▶ _EXERCISE REQUIREMENTS_
Collect every line in the records below that contains the word "macros".

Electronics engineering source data

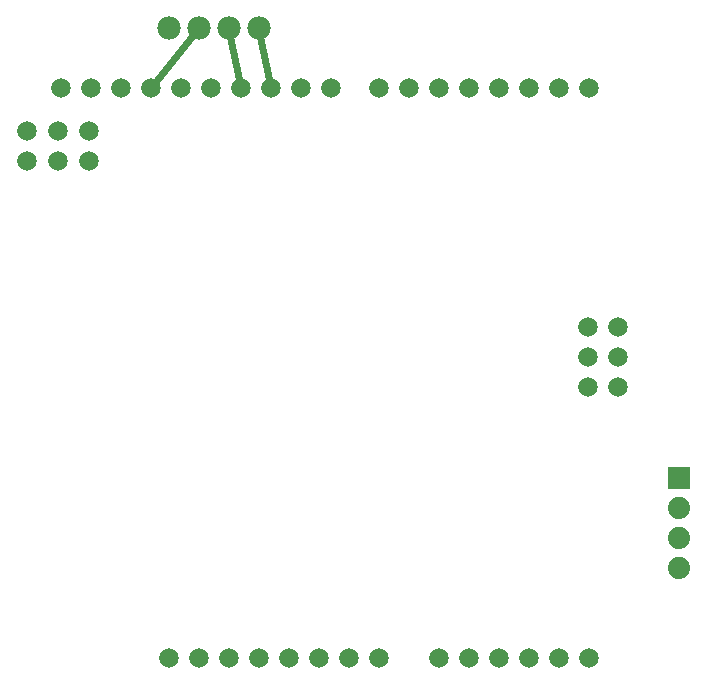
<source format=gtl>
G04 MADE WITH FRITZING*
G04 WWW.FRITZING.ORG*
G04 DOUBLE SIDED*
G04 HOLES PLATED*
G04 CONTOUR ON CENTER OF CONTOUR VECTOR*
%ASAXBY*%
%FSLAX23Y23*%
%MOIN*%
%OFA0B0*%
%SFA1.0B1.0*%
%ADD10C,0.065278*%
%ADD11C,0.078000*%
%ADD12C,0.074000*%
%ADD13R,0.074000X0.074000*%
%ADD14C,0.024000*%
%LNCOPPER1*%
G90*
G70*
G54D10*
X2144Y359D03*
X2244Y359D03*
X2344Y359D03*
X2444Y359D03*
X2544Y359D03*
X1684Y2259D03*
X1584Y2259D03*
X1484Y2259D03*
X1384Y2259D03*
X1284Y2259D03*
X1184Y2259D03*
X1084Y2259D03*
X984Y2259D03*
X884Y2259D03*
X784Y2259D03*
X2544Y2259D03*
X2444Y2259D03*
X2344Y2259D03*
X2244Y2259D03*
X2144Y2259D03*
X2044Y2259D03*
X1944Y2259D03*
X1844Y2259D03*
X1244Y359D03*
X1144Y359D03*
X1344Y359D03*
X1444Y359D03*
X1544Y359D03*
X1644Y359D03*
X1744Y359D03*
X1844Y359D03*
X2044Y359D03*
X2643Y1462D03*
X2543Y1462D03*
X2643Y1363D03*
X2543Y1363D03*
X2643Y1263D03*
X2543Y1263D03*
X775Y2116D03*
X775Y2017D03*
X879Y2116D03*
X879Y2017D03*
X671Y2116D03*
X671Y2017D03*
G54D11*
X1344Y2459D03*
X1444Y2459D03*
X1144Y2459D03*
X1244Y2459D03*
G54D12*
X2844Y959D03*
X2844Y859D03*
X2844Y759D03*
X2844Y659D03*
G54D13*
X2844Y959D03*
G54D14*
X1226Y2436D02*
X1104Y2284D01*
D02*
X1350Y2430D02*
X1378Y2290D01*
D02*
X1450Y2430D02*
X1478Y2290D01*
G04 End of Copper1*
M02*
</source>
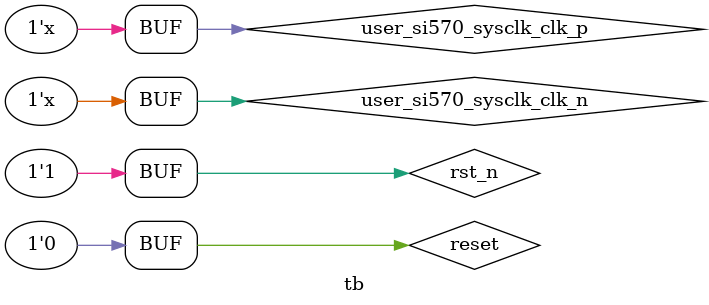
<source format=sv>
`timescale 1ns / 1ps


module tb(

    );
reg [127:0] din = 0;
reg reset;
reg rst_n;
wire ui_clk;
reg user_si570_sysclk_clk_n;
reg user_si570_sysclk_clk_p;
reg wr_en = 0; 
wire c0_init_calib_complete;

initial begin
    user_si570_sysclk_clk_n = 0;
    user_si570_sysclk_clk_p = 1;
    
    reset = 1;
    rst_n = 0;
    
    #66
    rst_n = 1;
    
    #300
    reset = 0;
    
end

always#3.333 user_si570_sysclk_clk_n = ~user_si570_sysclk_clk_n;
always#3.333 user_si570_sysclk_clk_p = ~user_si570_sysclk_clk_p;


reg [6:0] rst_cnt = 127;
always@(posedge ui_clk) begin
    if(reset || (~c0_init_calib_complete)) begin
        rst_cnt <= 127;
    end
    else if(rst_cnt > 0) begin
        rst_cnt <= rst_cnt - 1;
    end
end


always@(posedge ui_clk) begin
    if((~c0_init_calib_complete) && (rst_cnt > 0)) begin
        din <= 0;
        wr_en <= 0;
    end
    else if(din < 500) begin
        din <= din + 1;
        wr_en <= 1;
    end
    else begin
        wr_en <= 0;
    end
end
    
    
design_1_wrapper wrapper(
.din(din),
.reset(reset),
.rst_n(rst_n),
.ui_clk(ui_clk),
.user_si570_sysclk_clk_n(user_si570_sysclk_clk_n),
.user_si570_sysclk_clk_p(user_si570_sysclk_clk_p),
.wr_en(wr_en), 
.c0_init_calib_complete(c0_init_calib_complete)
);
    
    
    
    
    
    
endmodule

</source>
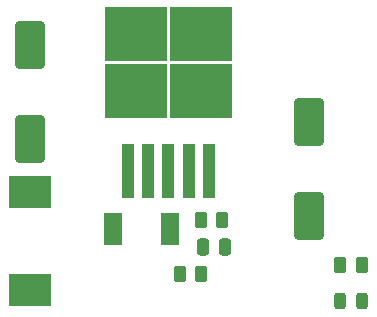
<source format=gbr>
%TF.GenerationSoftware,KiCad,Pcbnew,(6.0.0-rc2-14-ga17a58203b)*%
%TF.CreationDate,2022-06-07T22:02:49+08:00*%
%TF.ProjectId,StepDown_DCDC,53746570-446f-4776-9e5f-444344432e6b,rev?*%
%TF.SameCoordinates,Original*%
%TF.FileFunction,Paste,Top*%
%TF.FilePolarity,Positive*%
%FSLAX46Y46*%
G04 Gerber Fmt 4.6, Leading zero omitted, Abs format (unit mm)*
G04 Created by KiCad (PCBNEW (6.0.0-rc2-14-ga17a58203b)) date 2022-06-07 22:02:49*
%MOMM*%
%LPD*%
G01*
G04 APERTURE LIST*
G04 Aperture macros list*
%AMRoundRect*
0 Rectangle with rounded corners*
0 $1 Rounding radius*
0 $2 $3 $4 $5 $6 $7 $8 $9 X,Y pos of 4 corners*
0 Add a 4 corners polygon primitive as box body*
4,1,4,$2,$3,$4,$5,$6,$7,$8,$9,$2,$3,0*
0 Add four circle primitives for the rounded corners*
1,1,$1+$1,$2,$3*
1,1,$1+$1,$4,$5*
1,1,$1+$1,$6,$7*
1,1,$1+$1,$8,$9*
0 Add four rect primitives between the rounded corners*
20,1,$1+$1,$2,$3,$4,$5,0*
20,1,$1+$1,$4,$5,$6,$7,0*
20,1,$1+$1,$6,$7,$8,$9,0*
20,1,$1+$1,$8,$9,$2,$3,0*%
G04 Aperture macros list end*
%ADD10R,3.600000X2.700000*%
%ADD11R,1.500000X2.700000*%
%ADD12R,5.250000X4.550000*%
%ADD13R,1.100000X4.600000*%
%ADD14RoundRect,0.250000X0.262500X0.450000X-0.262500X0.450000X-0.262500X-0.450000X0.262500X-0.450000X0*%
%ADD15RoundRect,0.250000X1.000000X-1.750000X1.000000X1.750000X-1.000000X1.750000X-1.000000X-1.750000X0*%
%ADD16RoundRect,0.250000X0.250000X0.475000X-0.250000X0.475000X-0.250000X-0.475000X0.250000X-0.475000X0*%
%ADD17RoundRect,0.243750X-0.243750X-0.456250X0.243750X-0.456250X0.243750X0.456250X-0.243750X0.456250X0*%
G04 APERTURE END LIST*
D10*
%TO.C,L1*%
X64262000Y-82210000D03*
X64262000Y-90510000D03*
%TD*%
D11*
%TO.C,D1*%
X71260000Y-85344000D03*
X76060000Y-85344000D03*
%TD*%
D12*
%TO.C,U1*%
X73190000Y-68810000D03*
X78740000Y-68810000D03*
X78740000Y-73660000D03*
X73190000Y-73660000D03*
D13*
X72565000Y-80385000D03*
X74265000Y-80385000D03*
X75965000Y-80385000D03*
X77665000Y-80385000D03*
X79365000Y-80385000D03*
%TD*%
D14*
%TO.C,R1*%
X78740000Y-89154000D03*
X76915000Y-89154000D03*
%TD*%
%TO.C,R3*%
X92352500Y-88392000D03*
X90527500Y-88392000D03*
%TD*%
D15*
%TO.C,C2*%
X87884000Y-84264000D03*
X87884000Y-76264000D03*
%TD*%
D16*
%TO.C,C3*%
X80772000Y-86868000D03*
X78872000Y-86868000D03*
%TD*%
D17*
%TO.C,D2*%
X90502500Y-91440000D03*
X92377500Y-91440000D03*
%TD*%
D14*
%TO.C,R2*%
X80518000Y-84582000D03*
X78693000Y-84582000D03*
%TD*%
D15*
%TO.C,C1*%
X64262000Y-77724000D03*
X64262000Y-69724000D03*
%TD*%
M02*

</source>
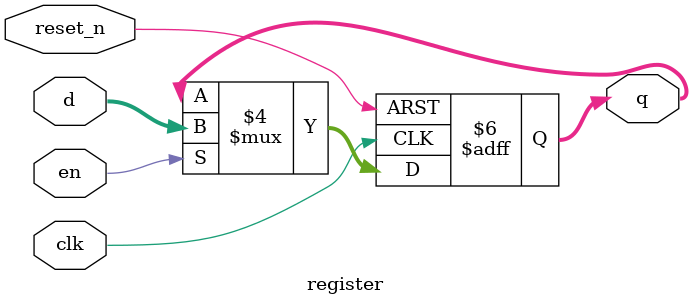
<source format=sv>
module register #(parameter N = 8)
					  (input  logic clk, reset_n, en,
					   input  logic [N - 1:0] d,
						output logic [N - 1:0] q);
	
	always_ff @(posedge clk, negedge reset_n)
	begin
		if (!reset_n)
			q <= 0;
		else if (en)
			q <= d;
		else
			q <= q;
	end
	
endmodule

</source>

...

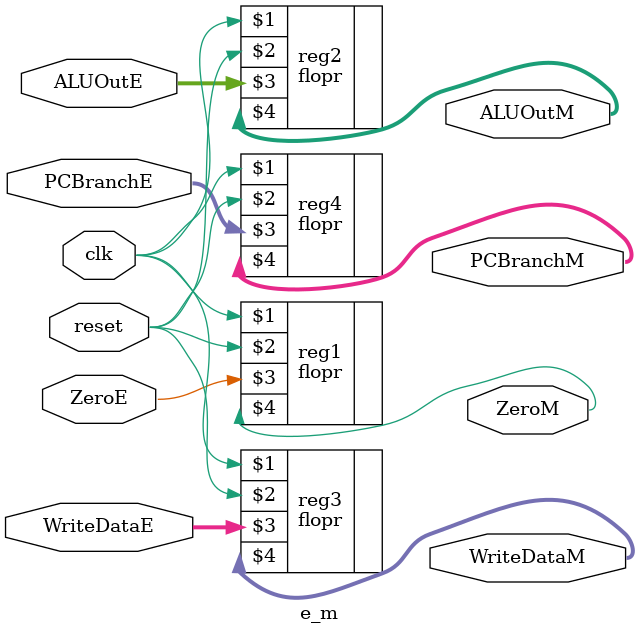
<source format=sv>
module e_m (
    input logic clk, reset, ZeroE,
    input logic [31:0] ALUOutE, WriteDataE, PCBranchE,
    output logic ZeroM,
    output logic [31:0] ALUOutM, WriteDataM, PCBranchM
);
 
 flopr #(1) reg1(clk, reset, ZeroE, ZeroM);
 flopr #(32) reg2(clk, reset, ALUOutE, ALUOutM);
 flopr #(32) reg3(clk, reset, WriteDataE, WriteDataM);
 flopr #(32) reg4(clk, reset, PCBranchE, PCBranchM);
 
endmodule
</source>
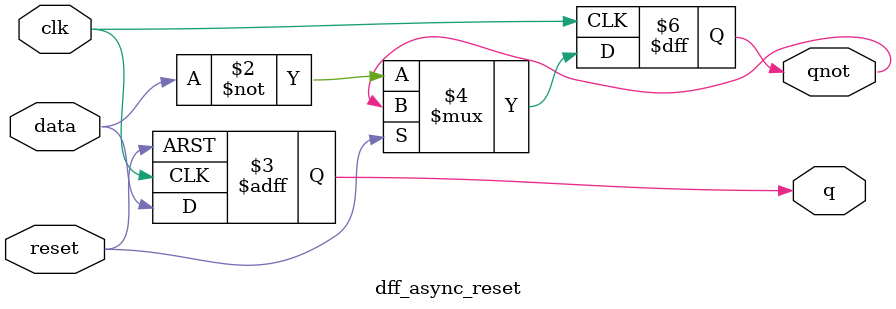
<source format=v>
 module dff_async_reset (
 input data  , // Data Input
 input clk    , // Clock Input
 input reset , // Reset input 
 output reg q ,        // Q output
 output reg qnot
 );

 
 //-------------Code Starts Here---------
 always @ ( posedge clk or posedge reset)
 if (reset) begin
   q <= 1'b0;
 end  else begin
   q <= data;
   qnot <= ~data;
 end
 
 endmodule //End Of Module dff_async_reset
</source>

▶ _SOLUTION_
G04 Aperture macros list*
G04 Aperture macros list end*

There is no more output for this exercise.